### Текст документа ###

Эта контроверсия также служит хорошим примером конфликта между jus и aequitas, столь любимого риторами. По действительным римским законам сын должен повиноваться отцу. Закон здесь на стороне отца. Но высший, неписаный закон любви к невинно осужденному брату на стороне сына.
Некоторые сюжеты контроверсий совпадают с ситуациями любовных романов. Например, контроверсия I, 2 о девушке-весталке, проданной пиратами в публичный дом, напоминает эпизод из анонимного романа «История Аполлония, царя Тирского», с аналогичной продажей Тарсии, дочери Аполлония, своднику.
Весталка пытается сохранить целомудрие теми же средствами, что и Тарсия, т. е. вызывая сострадание у клиентов к своей жалкой участи. Возможно, тема этой контроверсии послужила источником для автора анонимного романа об Аполлонии Тирском[76].
В расцветках риторов развертывается порой настоящая фабула романа. Видную роль здесь играют мотивы скитаний героев, самоубийства и мнимой смерти, нападения пиратов, продажи в рабство; отравления, похищения, интриги, адюльтер — все это, типичное и для романной литературы, создавалось вымыслом и фантазией и ритора и романиста. Сходство внешних очертаний с романом может быть дополнено также формой ведения рассказа от первого лица.
В свое время некоторые исследователи[77] настаивали даже (разумеется, ошибочно)[78] на происхождении самого жанра романа из риторических упражнений, ссылаясь на то, что правила для рассказов «о вымышленном событии, которое, однако, могло бы произойти», изложенные в «Риторике для Геренния», 1,12–13 и трактате Цицерона «О нахождении», I, 27, можно отнести и к роману. Среди зарубежных ученых развернулась целая полемика по этому вопросу. Если, например, Борнек[79] считал контроверсии первым наброском нового литературного жанра — романтической новеллы, или романа, то Перри[80] в своем недавно вышедшем фундаментальном труде об античном романе, возражает ему, ссылаясь на различные цели контроверсии и романа. Целью контроверсий, где герои не имели имен и не были связаны ни с историей, ни с мифом, ни с локальной легендой, было вдохновить учеников и самих учителей на искусную речь. Целью же, которая вдохновляла писателей романа, было развлечь читателей картинами страстей и приключений любовной пары, чьи имена всегда названы и имеют характерные черты локального мифа или исторической легенды. Перри отрицает всякую генетическую связь между контроверсией и романом, подкрепляя свое мнение тем, что рассказ в контроверсии дан в самых общих очертаниях: самый длинный из них содержит всего 11 строк (VII, 5), обычно же тема изложена на пяти строках, а все упражнения, посвященные данной теме, занимают 10–15 страниц. Практически рассказа здесь нет. Перри справедливо считает, что теория Борнека, по которой роман ведет начало от риторических упражнений, повторяет коренную ошибку в методе, допущенную Э. Роде в его книге об античном романе[81], который назвал роман продуктом второй софистики.

### Записанные данные ###

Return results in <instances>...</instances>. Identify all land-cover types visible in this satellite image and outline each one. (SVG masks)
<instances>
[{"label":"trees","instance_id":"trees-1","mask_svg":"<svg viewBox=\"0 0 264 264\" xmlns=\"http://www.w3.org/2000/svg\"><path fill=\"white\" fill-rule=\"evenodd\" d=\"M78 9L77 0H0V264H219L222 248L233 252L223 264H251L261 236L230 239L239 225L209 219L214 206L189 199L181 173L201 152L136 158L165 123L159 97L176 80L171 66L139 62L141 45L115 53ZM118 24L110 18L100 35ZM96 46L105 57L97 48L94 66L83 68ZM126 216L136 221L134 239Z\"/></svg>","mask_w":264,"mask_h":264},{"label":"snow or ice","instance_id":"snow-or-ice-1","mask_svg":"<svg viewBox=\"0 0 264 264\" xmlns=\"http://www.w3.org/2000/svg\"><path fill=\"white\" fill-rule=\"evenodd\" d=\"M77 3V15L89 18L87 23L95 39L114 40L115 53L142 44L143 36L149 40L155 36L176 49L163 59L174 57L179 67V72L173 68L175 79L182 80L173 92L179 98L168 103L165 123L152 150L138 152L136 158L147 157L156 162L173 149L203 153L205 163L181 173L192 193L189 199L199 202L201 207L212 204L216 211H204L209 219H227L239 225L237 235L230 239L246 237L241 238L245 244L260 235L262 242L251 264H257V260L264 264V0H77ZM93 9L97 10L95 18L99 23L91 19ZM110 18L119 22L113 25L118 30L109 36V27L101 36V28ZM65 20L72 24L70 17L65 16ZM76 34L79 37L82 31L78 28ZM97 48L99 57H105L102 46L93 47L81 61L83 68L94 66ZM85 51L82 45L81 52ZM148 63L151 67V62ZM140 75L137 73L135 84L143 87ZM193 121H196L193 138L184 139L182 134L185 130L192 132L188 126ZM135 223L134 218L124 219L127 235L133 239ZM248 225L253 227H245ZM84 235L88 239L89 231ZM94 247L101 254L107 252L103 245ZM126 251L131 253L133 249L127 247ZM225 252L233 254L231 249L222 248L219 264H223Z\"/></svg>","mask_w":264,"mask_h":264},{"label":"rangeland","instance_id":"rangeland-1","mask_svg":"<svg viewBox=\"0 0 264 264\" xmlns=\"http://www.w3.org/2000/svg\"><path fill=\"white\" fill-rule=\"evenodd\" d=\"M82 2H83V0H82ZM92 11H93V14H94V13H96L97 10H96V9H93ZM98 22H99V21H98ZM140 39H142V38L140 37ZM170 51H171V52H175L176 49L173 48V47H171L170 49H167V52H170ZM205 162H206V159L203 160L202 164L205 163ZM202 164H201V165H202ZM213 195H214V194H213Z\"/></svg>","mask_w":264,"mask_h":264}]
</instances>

###

| Задачи работы |
a) Ответьте по тексту о контроверсиях и античном романе:
(i) Под каким номером указана контроверсия о весталке, проданной пиратами в публичный дом?
(ii) Как зовут дочь Аполлония, проданную своднику?
(iii) Сколько строк, по словам Перри, содержит самый длинный рассказ в контроверсии?
b) Приведите продолжение текста о контроверсиях и античном романе, начиная после его последнего предложения.

| Ответы по порядку |
a)
(i) I, 2
(ii) Тарсия
(iii) 11 строк (VII, 5)

b)
Все же, надо полагать, контроверсии сыграли свою роль в развитии нового литературно-повествовательного жанра — любовноприключенческого романа, способствуя выработке его тематики, оформлению его стилистических особенностей. Экфраса, этопея, рассуждения о любви, патетический монолог, диалог, насыщение основного действия деталями — все это совпадает с повествовательной техникой романа. И уже в стиле ранних греческих романов, например, романа о Нине (I в. н. э.), явственно проступают следы влияния риторики.
Так же, как и в романе, в контроверсиях внимание сосредоточивается на жизни отдельного человека, на его поступках, на его психологической характеристике, звучат мотивы уважения к человеческой личности, в частности признания достоинства женщины. Например, в контроверсии о дочери предводителя пиратов молодая женщина, которую хотят разлучить с ее возлюбленным, с достоинством говорит, что сама покинет его, не желая вносить разлад в тот дом, где она надеялась обрести счастье и радость. «Нет, — отвечает ее возлюбленный, — мы уйдем вместе, будем счастливы или несчастливы вместе» (Контроверсии, I, 6, 6). Это типично романная ситуация напоминает любовный роман с его неизменным мотивом разлуки влюбленных, и в особенности то место из отрывка греческого романа о Хионе, где героиня и ее возлюбленный готовы лучше погибнуть вместе, чем расстаться. Все выступающие в интересах дочери предводителя пиратов хвалят ее за чуткую и нежную душу, поднимают голос против абсолютной власти отца, стоящего на пути счастья влюбленных.
С другой стороны, декламаторы, выступающие против девушки, находят расцветки иного рода, стремясь превзойти друг друга неожиданностью трактовки сюжета. Один, например, говорит, что девушка уехала с молодым человеком с ведома отца, желающего выдать ее без приданого за честного человека; другой предполагает, что предводитель пиратов намеревался сделать свою дочь наводчицей, указывающей, где бы они могли поживиться; третий (Гатерий), как бы обращая предположение в действие, а роман в драму, для создания наибольшего впечатления развертывает перед слушателями живую сцену: неожиданно, начав с описания, он употребляет драматический прием обращения к герою; притворяясь, что слышит шум смятения, видит опустошения и разбой, охваченные огнем фермы, бегущих селян, он, «представив эту ужасную картину, добавил: «Что испугался, молодой человек? Это явился твой тесть» (там же, I, б, 12).
В другой контроверсии, не менее романтичной, ситуация такова: «Муж и жена связаны клятвой умереть вместе. Муж отправляется в путешествие, и, желая испытать жену, шлет ей ложную весть о своей гибели. Жена выбрасывается из окна, но остается жива. Ее отец требует, чтобы она бросила мужа, и, когда она отказывается, отрекается от нее» (там же, II, 2)[82].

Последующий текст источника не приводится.